Failed loading model: Could not find key /_1 in the model file

Open danielhers opened this issue 6 years ago • 0 comments

@OfirArviv, this is an issue we've been talking about a bit. I guess it could be called a DyNet issue but I'll try working around it.

In the mrp branch, whenever I train a model without BERT, when I try to load it I get this error:

...
[dynet] 2.1
Loading from 'test_files/models/ucca.enum'... Done (0.000s).
Loading model from 'test_files/models/ucca':   0%|          | 0/13 [00:00<?, ?param/s]Traceback (most recent call last):
  File "tupa/tupa/model.py", line 234, in load
    self.classifier.load(self.filename)
  File "tupa/tupa/classifiers/classifier.py", line 125, in load
    self.load_model(filename, d)
  File "tupa/tupa/classifiers/nn/neural_network.py", line 474, in load_model
    values = self.load_param_values(filename, d)
  File "tupa/classifiers/nn/neural_network.py", line 503, in load_param_values
    desc="Loading model from '%s'" % filename, unit="param"))
  File "tupa/lib/python3.7/site-packages/tqdm/_tqdm.py", line 1005, in __iter__
    for obj in iterable:
  File "_dynet.pyx", line 450, in load_generator
  File "_dynet.pyx", line 453, in _dynet.load_generator
  File "_dynet.pyx", line 327, in _dynet._load_one
  File "_dynet.pyx", line 1482, in _dynet.ParameterCollection.load_lookup_param
  File "_dynet.pyx", line 1497, in _dynet.ParameterCollection.load_lookup_param
RuntimeError: Could not find key /_1 in the model file

The above exception was the direct cause of the following exception:

Traceback (most recent call last):
  File "tupa/tupa/parse.py", line 653, in <module>
    main()
  File "tupa/tupa/parse.py", line 649, in main
    list(main_generator())
  File "tupa/tupa/parse.py", line 631, in main_generator
    yield from train_test(test=args.input, args=args)
  File "tupa/tupa/parse.py", line 557, in train_test
    yield from filter(None, parser.train(train, dev=dev, test=test is not None, iterations=args.iterations))
  File "tupa/tupa/parse.py", line 457, in train
    self.model.load()
  File "tupa/tupa/model.py", line 244, in load
    raise IOError("Failed loading model from '%s'" % self.filename) from e
OSError: Failed loading model from 'test_files/models/ucca'

Looking at the model .data file, I couldn't find any problem. There is certainly a line starting with #LookupParameter# /_1 there.

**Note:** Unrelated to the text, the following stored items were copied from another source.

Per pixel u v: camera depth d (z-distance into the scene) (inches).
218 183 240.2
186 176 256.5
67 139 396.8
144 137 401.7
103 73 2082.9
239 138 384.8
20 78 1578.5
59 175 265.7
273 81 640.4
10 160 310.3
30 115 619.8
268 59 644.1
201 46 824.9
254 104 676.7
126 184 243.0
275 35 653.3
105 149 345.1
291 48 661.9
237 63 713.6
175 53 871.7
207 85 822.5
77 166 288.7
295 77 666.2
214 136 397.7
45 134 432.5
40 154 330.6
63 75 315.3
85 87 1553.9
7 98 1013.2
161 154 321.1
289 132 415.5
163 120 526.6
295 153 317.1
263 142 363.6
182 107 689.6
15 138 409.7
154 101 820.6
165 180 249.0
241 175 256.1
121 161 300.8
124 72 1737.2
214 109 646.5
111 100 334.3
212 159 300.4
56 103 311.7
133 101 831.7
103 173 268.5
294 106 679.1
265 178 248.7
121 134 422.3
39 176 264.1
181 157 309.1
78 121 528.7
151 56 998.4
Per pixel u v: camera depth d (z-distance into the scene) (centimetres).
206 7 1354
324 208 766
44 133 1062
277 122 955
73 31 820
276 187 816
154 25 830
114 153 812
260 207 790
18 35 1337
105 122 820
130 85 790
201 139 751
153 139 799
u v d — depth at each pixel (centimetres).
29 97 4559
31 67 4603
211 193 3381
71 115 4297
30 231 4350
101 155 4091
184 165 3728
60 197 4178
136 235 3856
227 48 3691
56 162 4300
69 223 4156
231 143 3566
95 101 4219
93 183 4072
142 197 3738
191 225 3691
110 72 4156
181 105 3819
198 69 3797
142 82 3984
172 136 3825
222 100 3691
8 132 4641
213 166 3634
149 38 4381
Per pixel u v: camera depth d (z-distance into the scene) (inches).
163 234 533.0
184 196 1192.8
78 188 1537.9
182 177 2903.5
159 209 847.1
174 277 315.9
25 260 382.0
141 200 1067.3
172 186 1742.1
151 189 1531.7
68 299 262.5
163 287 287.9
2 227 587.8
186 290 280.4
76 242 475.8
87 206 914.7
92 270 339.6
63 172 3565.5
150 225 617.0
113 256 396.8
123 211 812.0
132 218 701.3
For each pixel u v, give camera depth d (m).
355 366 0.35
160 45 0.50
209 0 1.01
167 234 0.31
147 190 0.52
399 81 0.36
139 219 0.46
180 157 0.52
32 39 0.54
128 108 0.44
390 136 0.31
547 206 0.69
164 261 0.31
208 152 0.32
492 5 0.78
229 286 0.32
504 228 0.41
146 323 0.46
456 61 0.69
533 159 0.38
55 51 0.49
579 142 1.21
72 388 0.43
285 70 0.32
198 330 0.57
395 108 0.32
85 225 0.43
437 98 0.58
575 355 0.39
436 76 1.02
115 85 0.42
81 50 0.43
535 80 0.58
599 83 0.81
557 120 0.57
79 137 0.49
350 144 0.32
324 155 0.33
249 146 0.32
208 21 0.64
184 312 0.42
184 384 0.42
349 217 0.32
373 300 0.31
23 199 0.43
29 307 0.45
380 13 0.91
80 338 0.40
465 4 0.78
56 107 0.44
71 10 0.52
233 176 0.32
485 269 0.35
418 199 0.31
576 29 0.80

However, looking at the training log, I found it that all updates resulted in this error:

Error in update(): Magnitude of gradient is bad: -nan

I could then reproduce the problem by adding (loss/0).backward() before self.trainer.update() in https://github.com/danielhers/tupa/blob/20e7b12e3c91a5839c73db8433f0968fbd965bc6/tupa/classifiers/nn/neural_network.py#L422

So now the question is just why all updates result in -nan gradients in the normal code.

Aug 09 '19 10:08 danielhers